Here is a simple algorithm that passes Turing test:
(But mostly doesn't, with confidence much more reliable than the expected variability of any given Turing tester.)
Using quantum events, generate random bits and send them to output.
In some Everett branches this algorithm passes the test.
Incidentally the same algorithm (combined with some kind of synthesising device) can also create an actual living creature that we would expect (and desire) to pass such a test. This is just (even more) ridiculously unlikely (and/or occurs in less descendant Everett branches depending on nomenclature.)
I assume (and imply that it would be better) that you intent the 'random bits' part to be the important point more so than the 'quantum' part? Considering random 'passing' output reminds us that there are certain limits to the strength of the conclusions we can draw from such a test. The 'quantum' part just prevents distracting side-tracks like passing the buck to the pseudo-random number generator. ie. I would consider your point to be almost as strong even if the universe went around collapsing away those 'Everett branches' and you had to speak of "sometimes" instead of "In some Everett branches".
You are right. My point was that there are two ways how a "giant lookup table" could pass a Turing test.
a) It could be constructed by an enormous superhuman intelligence, in which case stop speaking about the table and show me the intelligence that created it.
b) It just got lucky... which proves nothing, because if you are lucky enough, you can pass the Turing test without the lookup table, just by sending random bits to the output.
There is a problem with the Turing test, practically and philosophically, and I would be willing to bet that the first entity to pass the test will not be conscious, or intelligent, or have whatever spark or quality the test is supposed to measure. And I hold this position while fully embracing materialism, and rejecting p-zombies or epiphenomenalism.
The problem is Campbell's law (or Goodhart's law):
This applies to more than social indicators. To illustrate, imagine that you were a school inspector, tasked with assessing the all-round education of a group of 14-year old students. You engage them on the French revolution and they respond with pertinent contrasts between the Montagnards and Girondins. Your quizzes about the properties of prime numbers are answered with impressive speed, and, when asked, they can all play quite passable pieces from "Die Zauberflöte".
You feel tempted to give them the seal of approval... but they you learn that the principal had been expecting your questions (you don't vary them much), and that, in fact, the whole school has spent the last three years doing nothing but studying 18th century France, number theory and Mozart operas - day after day after day. Now you're less impressed. You can still conclude that the students have some technical ability, but you can't assess their all-round level of education.
The Turing test functions in the same way. Imagine no-one had heard of the test, and someone created a putative AI, designing it to, say, track rats efficiently across the city. You sit this anti-rat-AI down and give it a Turing test - and, to your astonishment, it passes.

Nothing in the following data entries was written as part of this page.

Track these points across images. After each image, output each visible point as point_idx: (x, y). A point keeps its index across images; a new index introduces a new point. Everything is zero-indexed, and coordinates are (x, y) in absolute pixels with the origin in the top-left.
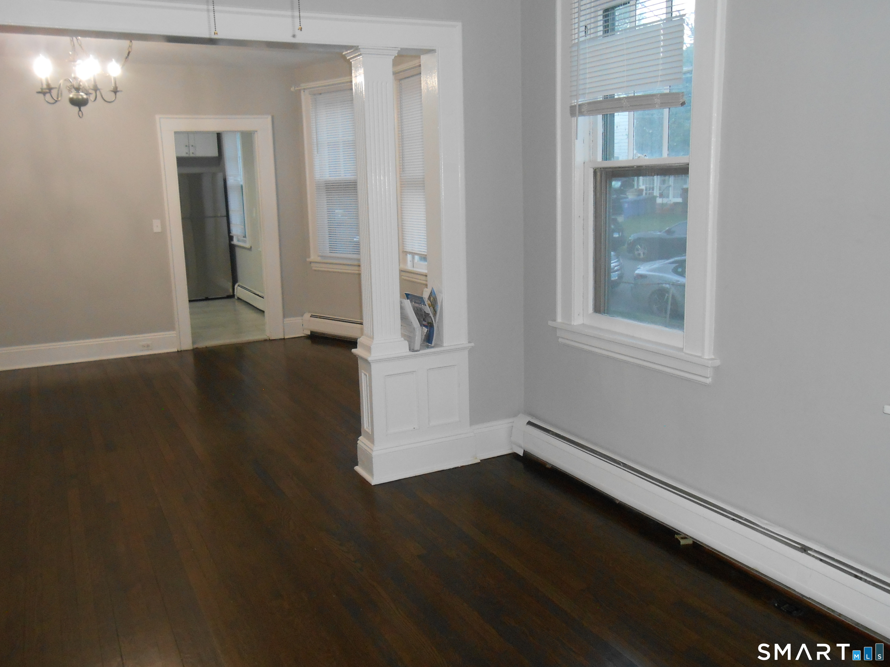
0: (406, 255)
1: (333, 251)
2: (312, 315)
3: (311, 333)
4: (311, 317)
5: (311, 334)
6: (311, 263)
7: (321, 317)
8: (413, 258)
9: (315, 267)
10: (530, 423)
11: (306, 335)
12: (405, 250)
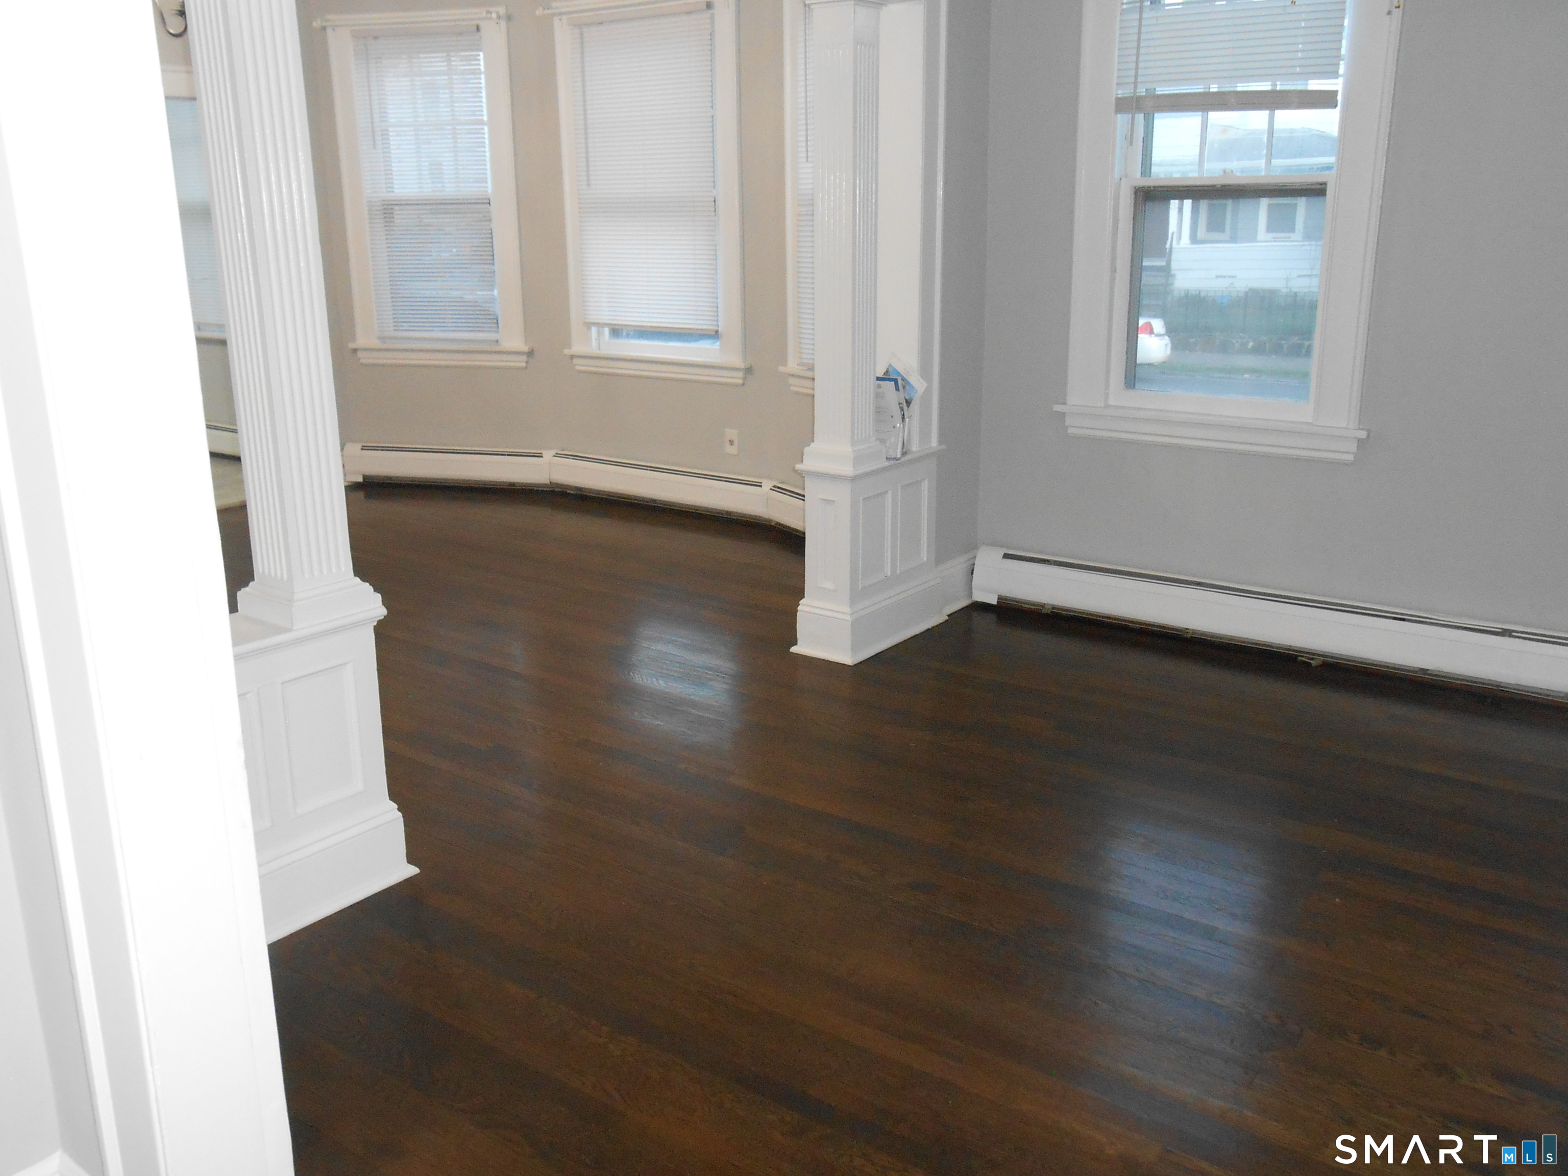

You could now conclude that it was (very likely) a genuinely conscious or intelligent entity.
But this is not the case: nearly everyone's heard of the Turing test. So the first machines to pass will be dedicated systems, specifically designed to get through the test. Their whole setup will be constructed to maximise "passing the test", not to "being intelligent" or whatever we want the test to measure (the fact we have difficulty stating what exactly the test should be measuring shows the difficulty here).
Of course, this is a matter of degree, not of kind: a machine that passed the Turing test would still be rather nifty, and as the test got longer, and more complicated, as the interactions between subject and judge got more intricate, our confidence that we were facing a truly intelligence machine would increase.
But degree can go a long way. Watson won on Jeopardy without exhibiting any of the skills of a truly intelligent being - apart from one: answering Jeopardy questions. With the rise of big data and statistical algorithms, I would certainly rate it as plausible that we could create beings that are nearly perfectly conscious from a (textual) linguistic perspective. These "super-chatterbots" could only be identified as such with long and tedious effort. And yet they would demonstrate none of the other attributes of intelligence: chattering is all they're any good at (if you ask them to do any planning, for instance, they'll come up with designs that sound good but fail: they parrot back other people's plans with minimal modifications). These would be the closest plausible analogues to p-zombies.
The best way to avoid this is to create more varied analogues of the Turing test - and to keep them secret. Just as you keep the training set and the test set distinct in machine learning, you want to confront the putative AIs with quasi-Turing tests that their designers will not have encountered or planed for. Mix up the test conditions, add extra requirements, change what is being measured, do something completely different, be unfair: do things that a genuine intelligence would deal with, but an overtrained narrow statistical machine couldn't.